§ **Exercise**: Reproduce the rows below word for word, from the start of the rows through the line containing "10: (991, 522)", including both ends. Leave out the picture markers.

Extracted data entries
· · · · ·
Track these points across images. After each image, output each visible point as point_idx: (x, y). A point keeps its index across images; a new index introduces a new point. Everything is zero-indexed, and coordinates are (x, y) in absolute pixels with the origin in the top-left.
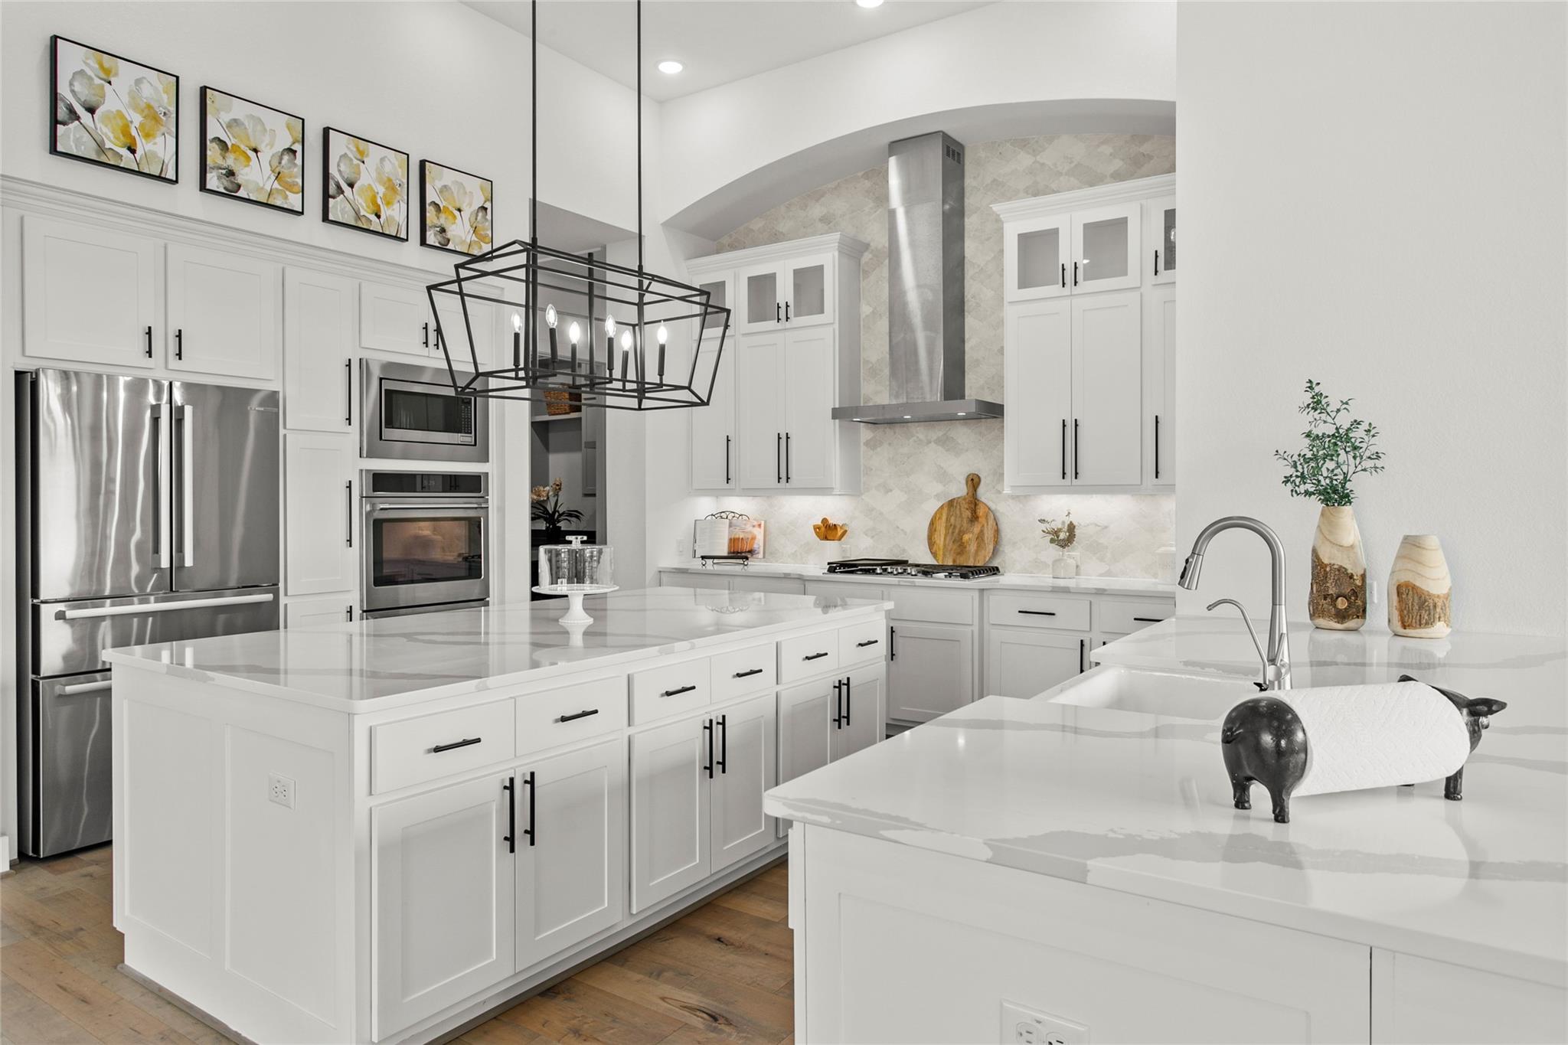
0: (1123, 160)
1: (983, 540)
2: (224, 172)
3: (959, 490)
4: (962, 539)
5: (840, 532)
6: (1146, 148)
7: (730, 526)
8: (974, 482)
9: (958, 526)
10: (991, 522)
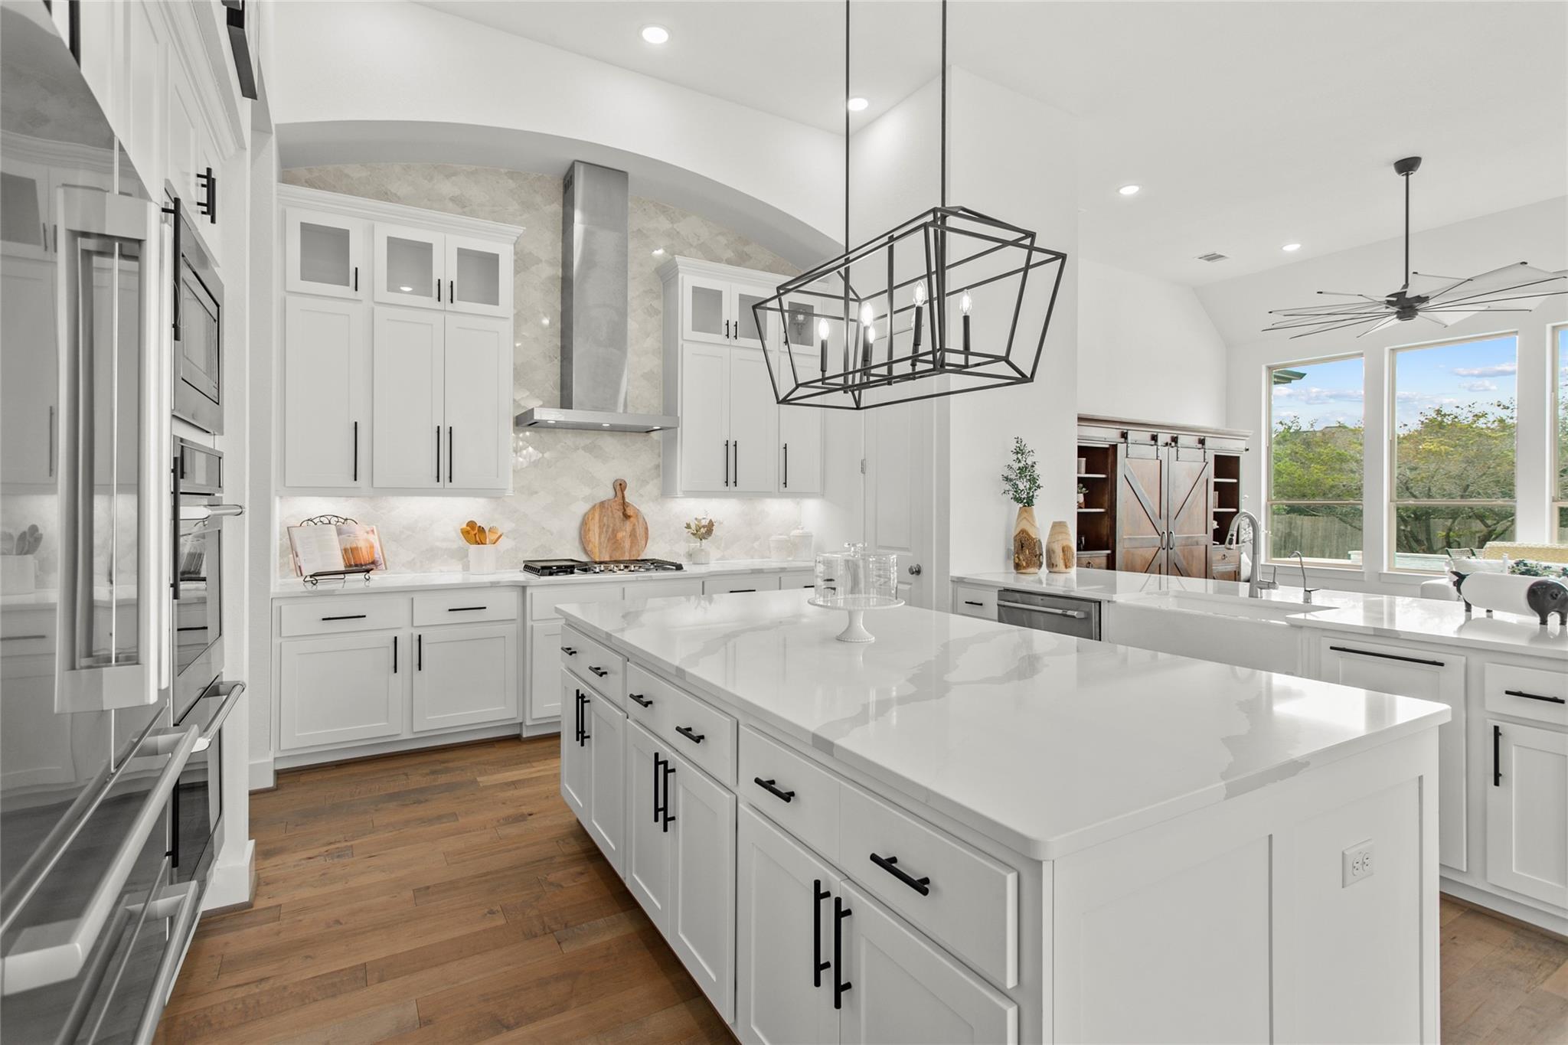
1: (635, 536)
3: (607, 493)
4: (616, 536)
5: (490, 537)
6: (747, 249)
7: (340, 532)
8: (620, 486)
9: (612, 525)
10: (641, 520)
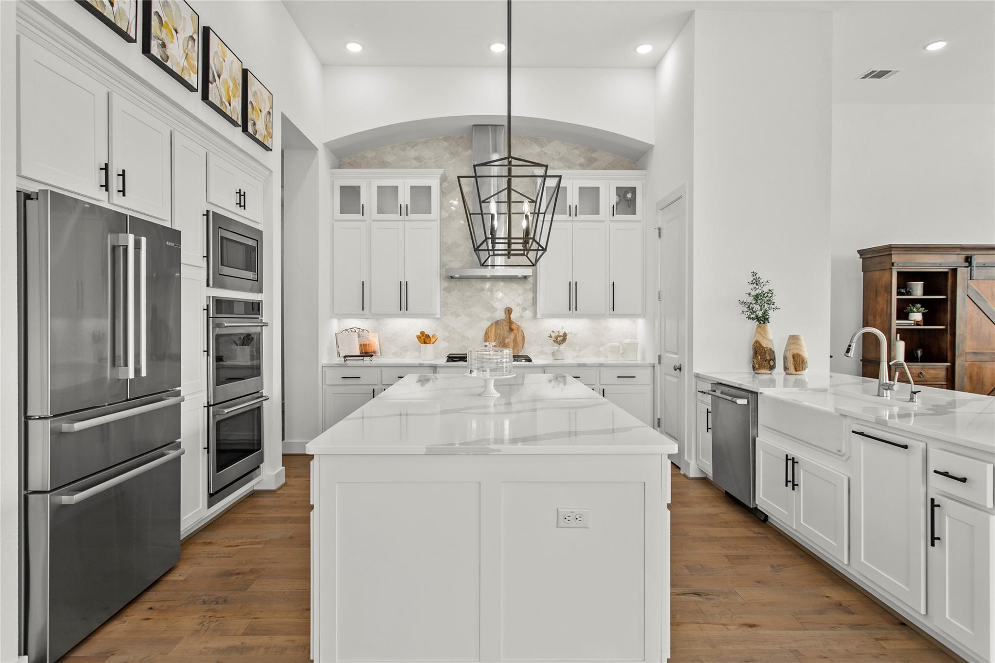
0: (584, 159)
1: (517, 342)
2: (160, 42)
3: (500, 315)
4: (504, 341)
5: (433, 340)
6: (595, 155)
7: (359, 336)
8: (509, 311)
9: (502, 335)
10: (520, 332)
· · · · ·
§ **Finished exercise**:
Track these points across images. After each image, output each visible point as point_idx: (x, y). A point keeps its index across images; a new index introduces a new point. Everything is zero-indexed, and coordinates are (x, y) in absolute pixels with the origin in the top-left.
0: (1123, 160)
1: (983, 540)
2: (224, 172)
3: (959, 490)
4: (962, 539)
5: (840, 532)
6: (1146, 148)
7: (730, 526)
8: (974, 482)
9: (958, 526)
10: (991, 522)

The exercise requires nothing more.